To help us compare the observed and estimated expected frequencies we can use residuals. We define, for $i=1,\ldots,I,\,j=1,\ldots,J$, (estimated) residuals: \[ r_{ij} = n_{ij}-\hat{\mu}_{ij}. \] However, the residuals will tend to be larger for cells with larger estimated expected frequencies. Instead we can use Pearson residuals \[ r^P_{ij} = \frac{n_{ij}-\hat{\mu}_{ij}}{\sqrt{\hat{\mu}_{ij}}}, \] or standardised Pearson residuals \[ r^{S}_{ij} = \frac{n_{ij}-\hat{\mu}_{ij}}{\sqrt{\hat{\mu}_{ij}\, \left(1-\hat{p}_{i+}\right)\,\left(1-\hat{p}_{+j}\right)}}. \]

Example calculation of residuals for cell (1,1)

\[ \hat{p}_{1+} = \frac{2691}{4526} = 0.59, \qquad \hat{p}_{+1}=\frac{1755}{4526} = 0.39. \]

\[ \hat{\mu}_{11} = \frac{n_{1+}\,n_{+1}}{n} = \frac{2691 \times 1755}{4526} = 1043.46. \]

\[ r_{11} = n_{11}-\hat{\mu}_{11} = 1198 - 1043.46 = 154.54. \]

\[ r_{11}^P = \frac{r_{11}}{\sqrt{\hat{\mu}_{11}}} = \frac{154.54}{\sqrt{1043.46}} = 4.78. \]

\[ r_{11}^S = \frac{r_{11}^P}{\sqrt{(1-\hat{p}_{1+})\,(1-\hat{p}_{+1})}} = \frac{4.78}{\sqrt{\left(1-\displaystyle\frac{2691}{4526}\right)\,\left(1-\displaystyle\frac{1755}{4526}\right)}}=9.60. \]

We have found that the observed frequencies are different to those expected if outcome and sex are independent, producing non-zero residuals. Even if outcome and sex are independent it is very unlikely that the residuals will be exactly zero. The question is whether these residuals are so large to suggest that outcome and sex are not independent. To assess this we need to know what kind of residuals tend to occur when outcome and sex are independent. If residuals that are as large or larger then the ones that we have observed are unlikely to occur then it suggests that outcome and sex are not independent.
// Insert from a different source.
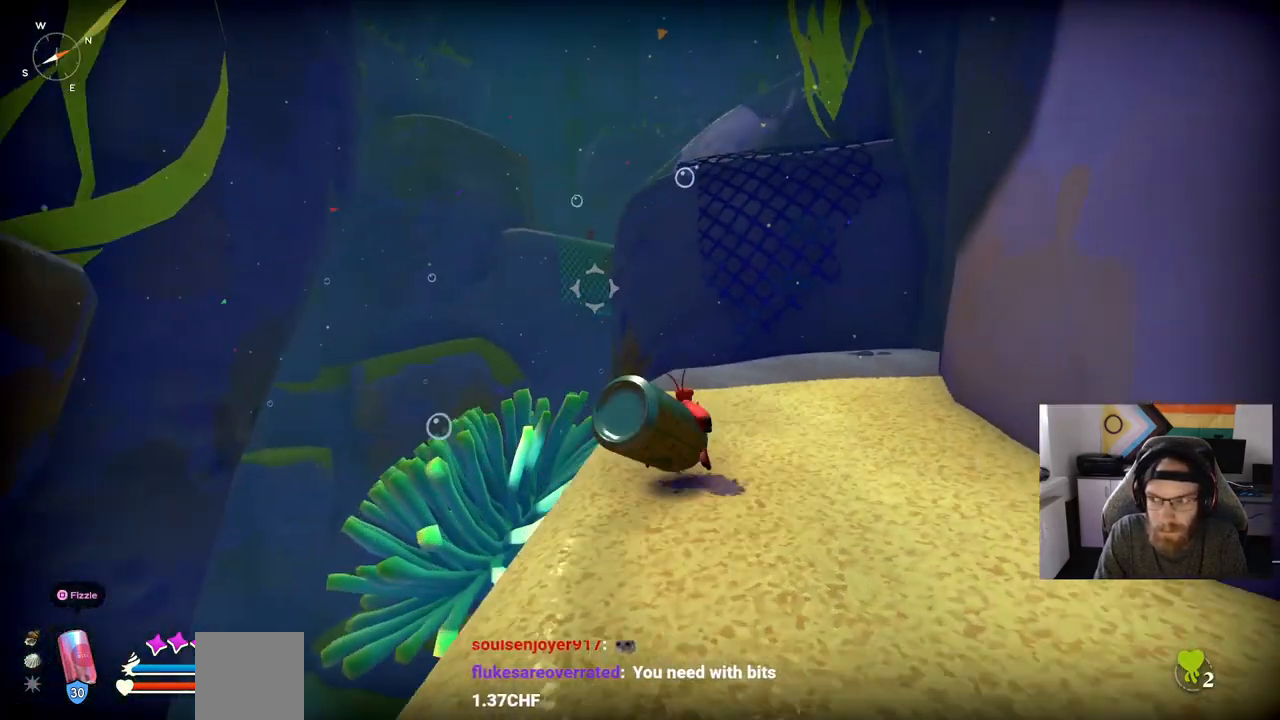
{"buttons": [], "left_stick": "up", "right_stick": "up-right", "events": [[133, "left_stick", "up"]]}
If $X$ and $Y$ are independent, and if the expected frequencies are large enough (a check is that all the estimated expected frequencies are greater than 5), each Pearson residual, and each standardised Pearson residual, has approximately a normal distribution with mean 0. In addition the standardised Pearson residuals have an approximate variance of 1. So, if these assumptions are true, the standardised Pearson residuals are approximately N(0,1). Owing to the properties of the N(0,1) distribution, most (approximately 95%) of the residuals should lie in the range $(-2, 2)$. The presence of residuals that have a large magnitude would be surprising and may suggest that $X$ and $Y$ are not independent.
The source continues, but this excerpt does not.